> **Collected data**:
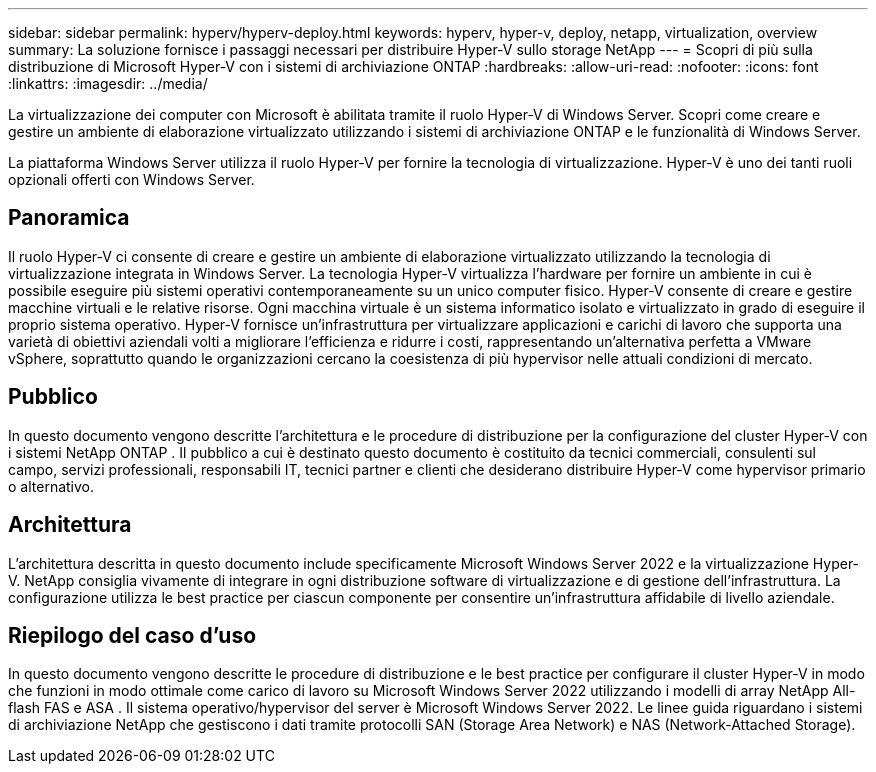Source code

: ---
sidebar: sidebar 
permalink: hyperv/hyperv-deploy.html 
keywords: hyperv, hyper-v, deploy, netapp, virtualization, overview 
summary: La soluzione fornisce i passaggi necessari per distribuire Hyper-V sullo storage NetApp 
---
= Scopri di più sulla distribuzione di Microsoft Hyper-V con i sistemi di archiviazione ONTAP
:hardbreaks:
:allow-uri-read: 
:nofooter: 
:icons: font
:linkattrs: 
:imagesdir: ../media/


[role="lead"]
La virtualizzazione dei computer con Microsoft è abilitata tramite il ruolo Hyper-V di Windows Server.  Scopri come creare e gestire un ambiente di elaborazione virtualizzato utilizzando i sistemi di archiviazione ONTAP e le funzionalità di Windows Server.

La piattaforma Windows Server utilizza il ruolo Hyper-V per fornire la tecnologia di virtualizzazione.  Hyper-V è uno dei tanti ruoli opzionali offerti con Windows Server.



== Panoramica

Il ruolo Hyper-V ci consente di creare e gestire un ambiente di elaborazione virtualizzato utilizzando la tecnologia di virtualizzazione integrata in Windows Server.  La tecnologia Hyper-V virtualizza l'hardware per fornire un ambiente in cui è possibile eseguire più sistemi operativi contemporaneamente su un unico computer fisico.  Hyper-V consente di creare e gestire macchine virtuali e le relative risorse.  Ogni macchina virtuale è un sistema informatico isolato e virtualizzato in grado di eseguire il proprio sistema operativo.  Hyper-V fornisce un'infrastruttura per virtualizzare applicazioni e carichi di lavoro che supporta una varietà di obiettivi aziendali volti a migliorare l'efficienza e ridurre i costi, rappresentando un'alternativa perfetta a VMware vSphere, soprattutto quando le organizzazioni cercano la coesistenza di più hypervisor nelle attuali condizioni di mercato.



== Pubblico

In questo documento vengono descritte l'architettura e le procedure di distribuzione per la configurazione del cluster Hyper-V con i sistemi NetApp ONTAP .  Il pubblico a cui è destinato questo documento è costituito da tecnici commerciali, consulenti sul campo, servizi professionali, responsabili IT, tecnici partner e clienti che desiderano distribuire Hyper-V come hypervisor primario o alternativo.



== Architettura

L'architettura descritta in questo documento include specificamente Microsoft Windows Server 2022 e la virtualizzazione Hyper-V.  NetApp consiglia vivamente di integrare in ogni distribuzione software di virtualizzazione e di gestione dell'infrastruttura.  La configurazione utilizza le best practice per ciascun componente per consentire un'infrastruttura affidabile di livello aziendale.



== Riepilogo del caso d'uso

In questo documento vengono descritte le procedure di distribuzione e le best practice per configurare il cluster Hyper-V in modo che funzioni in modo ottimale come carico di lavoro su Microsoft Windows Server 2022 utilizzando i modelli di array NetApp All-flash FAS e ASA .  Il sistema operativo/hypervisor del server è Microsoft Windows Server 2022.  Le linee guida riguardano i sistemi di archiviazione NetApp che gestiscono i dati tramite protocolli SAN (Storage Area Network) e NAS (Network-Attached Storage).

> **WORK INSTRUCTIONS**:
Every line that contains the string "distribuire" should be copied from the entries.

> **EXERCISE RESPONSE**:
summary: La soluzione fornisce i passaggi necessari per distribuire Hyper-V sullo storage NetApp 
In questo documento vengono descritte l'architettura e le procedure di distribuzione per la configurazione del cluster Hyper-V con i sistemi NetApp ONTAP .  Il pubblico a cui è destinato questo documento è costituito da tecnici commerciali, consulenti sul campo, servizi professionali, responsabili IT, tecnici partner e clienti che desiderano distribuire Hyper-V come hypervisor primario o alternativo.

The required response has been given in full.